La explicación se mueve en el mundo de lo simbólico y de lo técnico. La primera la ofrece a SUR la voz más autorizada para aclarar el misterio, el director general del metro de Málaga, Fernando Lozano: «La singularidad de los relojes instalados en las estaciones del metro de Málaga, consistente en no marcar el último segundo de cada minuto, constituye el homenaje particular del suburbano a los ferrocarriles británicos, que convirtieron en tradición este original modo de contabilizar el tiempo para apremiar a la puntualidad de los usuarios en los andenes».
Los relojes del metro de Málaga, por ende, como veladores de la conocida puntualidad británica. La respuesta de Lozano lleva, sin embargo, a la siguiente pregunta: ¿por qué se detiene el segundero en los relojes del suburbano londinense?

* * * * *

### EJERCICIO 1:
Reproduzca el pasaje del texto sobre los relojes del metro de Málaga que abarca desde "Los relojes del metro" hasta "del suburbano londinense?", ambos incluidos.
### EJERCICIO 2:
Responda brevemente, según el texto sobre los relojes del metro de Málaga:
(a) ¿Quién es el director general del metro de Málaga?
(b) ¿En qué consiste la singularidad de los relojes de sus estaciones?
(c) ¿De qué suburbano se pregunta por qué se detiene el segundero de sus relojes?

### DATOS DE ORIGEN:
* * * * *

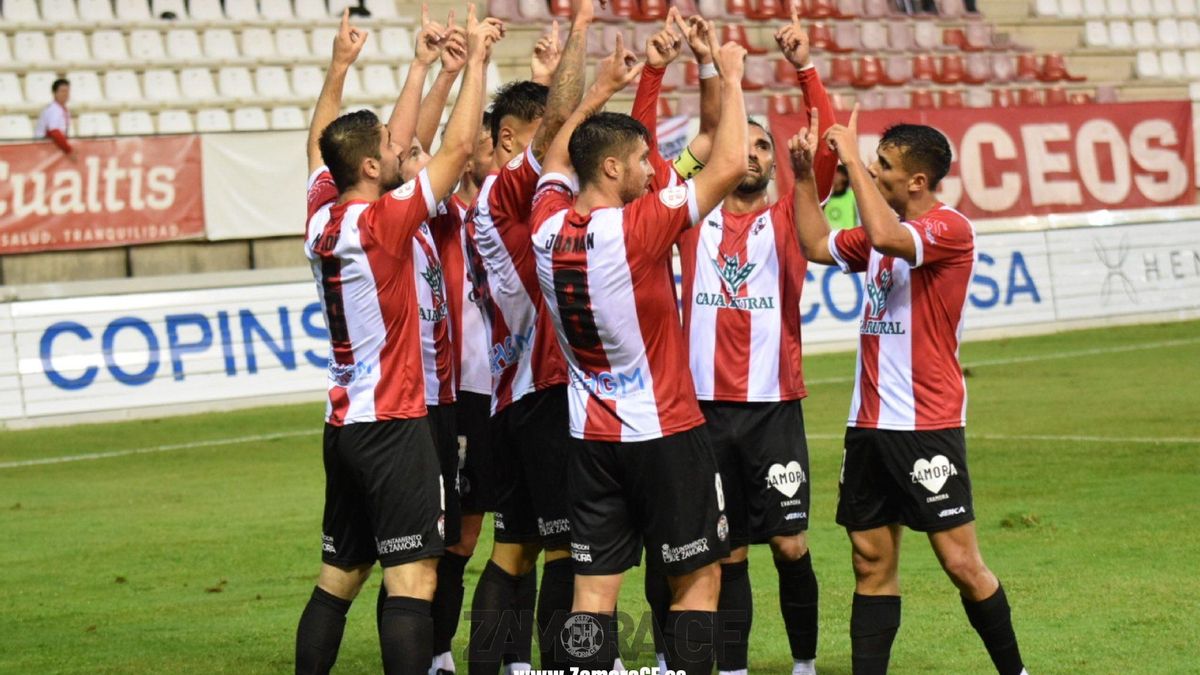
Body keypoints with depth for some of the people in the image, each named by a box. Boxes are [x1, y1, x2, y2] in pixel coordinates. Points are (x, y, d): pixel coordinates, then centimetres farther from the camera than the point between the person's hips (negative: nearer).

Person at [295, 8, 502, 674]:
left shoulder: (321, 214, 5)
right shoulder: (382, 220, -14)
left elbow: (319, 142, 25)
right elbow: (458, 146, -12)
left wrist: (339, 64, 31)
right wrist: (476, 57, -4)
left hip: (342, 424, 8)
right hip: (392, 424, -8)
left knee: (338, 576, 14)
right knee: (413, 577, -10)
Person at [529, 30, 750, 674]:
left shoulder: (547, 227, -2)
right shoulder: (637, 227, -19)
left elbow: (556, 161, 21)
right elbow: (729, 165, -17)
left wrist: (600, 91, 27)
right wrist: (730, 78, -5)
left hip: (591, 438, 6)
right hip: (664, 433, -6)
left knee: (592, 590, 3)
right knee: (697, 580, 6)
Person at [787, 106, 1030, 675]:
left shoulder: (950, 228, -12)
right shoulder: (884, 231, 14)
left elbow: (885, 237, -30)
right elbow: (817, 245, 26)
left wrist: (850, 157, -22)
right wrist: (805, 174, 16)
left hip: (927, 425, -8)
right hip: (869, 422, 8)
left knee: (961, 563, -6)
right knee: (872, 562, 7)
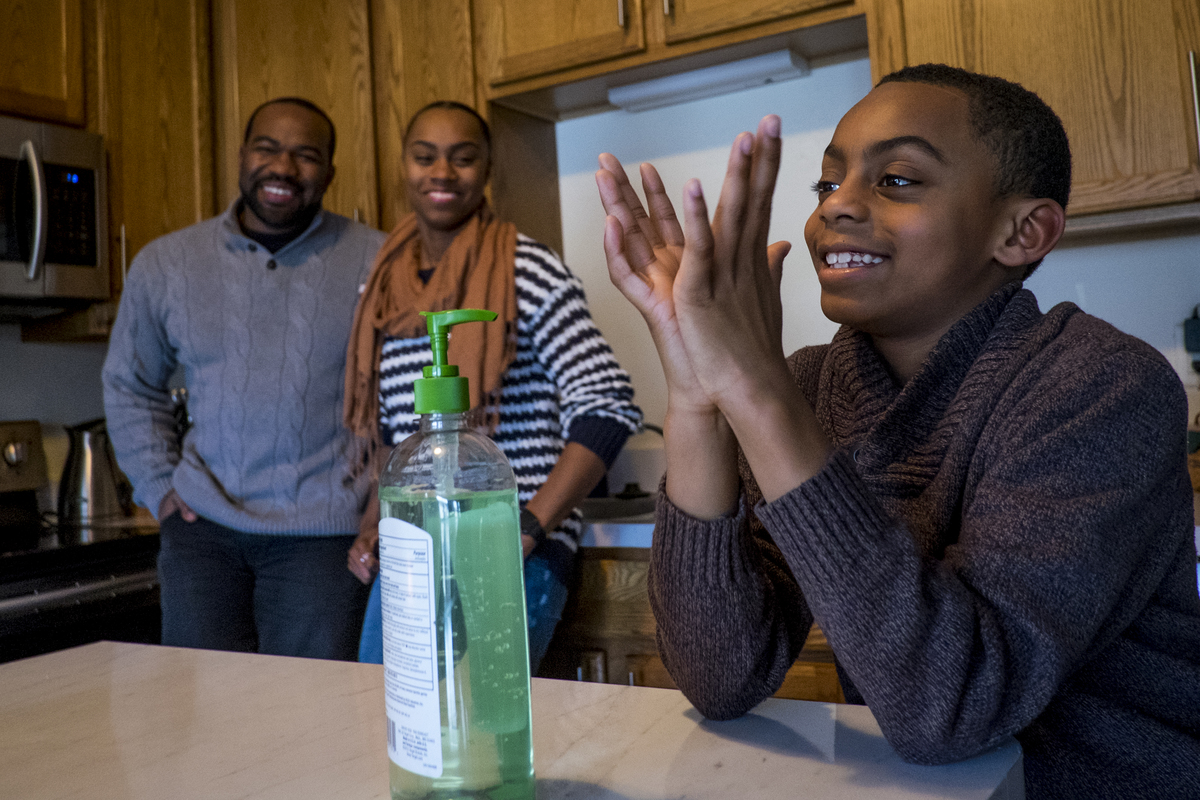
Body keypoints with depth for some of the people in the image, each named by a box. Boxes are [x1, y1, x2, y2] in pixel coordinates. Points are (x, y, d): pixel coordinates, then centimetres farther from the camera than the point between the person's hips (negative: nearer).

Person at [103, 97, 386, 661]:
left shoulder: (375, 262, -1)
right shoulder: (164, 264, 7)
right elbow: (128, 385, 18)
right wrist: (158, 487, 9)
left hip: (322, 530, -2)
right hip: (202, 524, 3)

* * * * *

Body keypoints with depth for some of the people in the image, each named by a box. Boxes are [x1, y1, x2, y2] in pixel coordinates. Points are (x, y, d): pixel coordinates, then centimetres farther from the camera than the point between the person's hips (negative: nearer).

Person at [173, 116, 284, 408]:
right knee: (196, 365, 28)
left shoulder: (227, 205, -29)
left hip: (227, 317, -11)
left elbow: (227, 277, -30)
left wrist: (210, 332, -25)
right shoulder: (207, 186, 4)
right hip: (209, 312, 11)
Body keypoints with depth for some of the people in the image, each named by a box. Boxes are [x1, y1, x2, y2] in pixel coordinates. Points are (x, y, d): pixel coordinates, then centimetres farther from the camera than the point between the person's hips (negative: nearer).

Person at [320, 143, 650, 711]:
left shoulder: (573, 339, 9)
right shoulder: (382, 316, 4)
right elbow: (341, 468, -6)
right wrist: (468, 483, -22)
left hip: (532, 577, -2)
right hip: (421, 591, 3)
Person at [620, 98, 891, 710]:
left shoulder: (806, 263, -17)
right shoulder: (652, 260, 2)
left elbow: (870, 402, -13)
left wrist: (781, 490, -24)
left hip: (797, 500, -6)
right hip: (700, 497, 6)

* * * * *

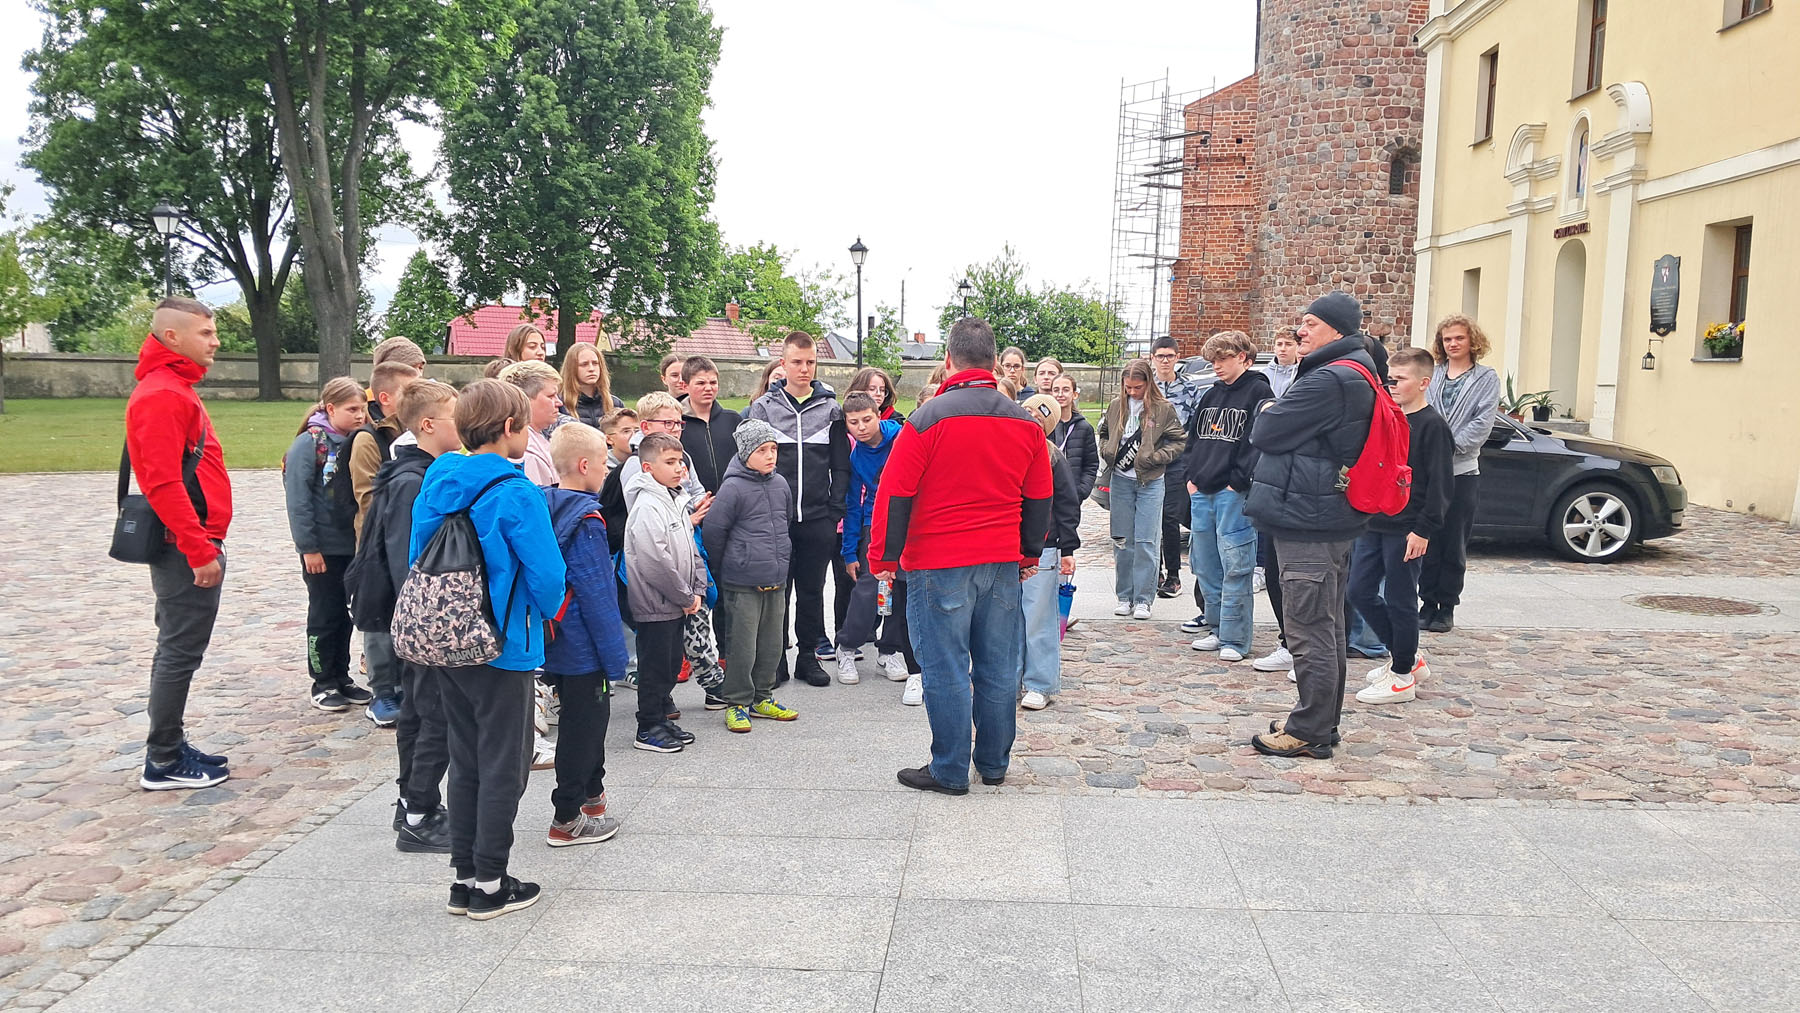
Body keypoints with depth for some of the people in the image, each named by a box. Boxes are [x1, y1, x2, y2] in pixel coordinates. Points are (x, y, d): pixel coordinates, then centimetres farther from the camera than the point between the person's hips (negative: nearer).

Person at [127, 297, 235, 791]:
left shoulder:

* * * * *

### RESPUESTA 1:
Los relojes del metro de Málaga, por ende, como veladores de la conocida puntualidad británica. La respuesta de Lozano lleva, sin embargo, a la siguiente pregunta: ¿por qué se detiene el segundero en los relojes del suburbano londinense?

### RESPUESTA 2:
(a) Fernando Lozano.
(b) En no marcar el último segundo de cada minuto.
(c) Del suburbano londinense.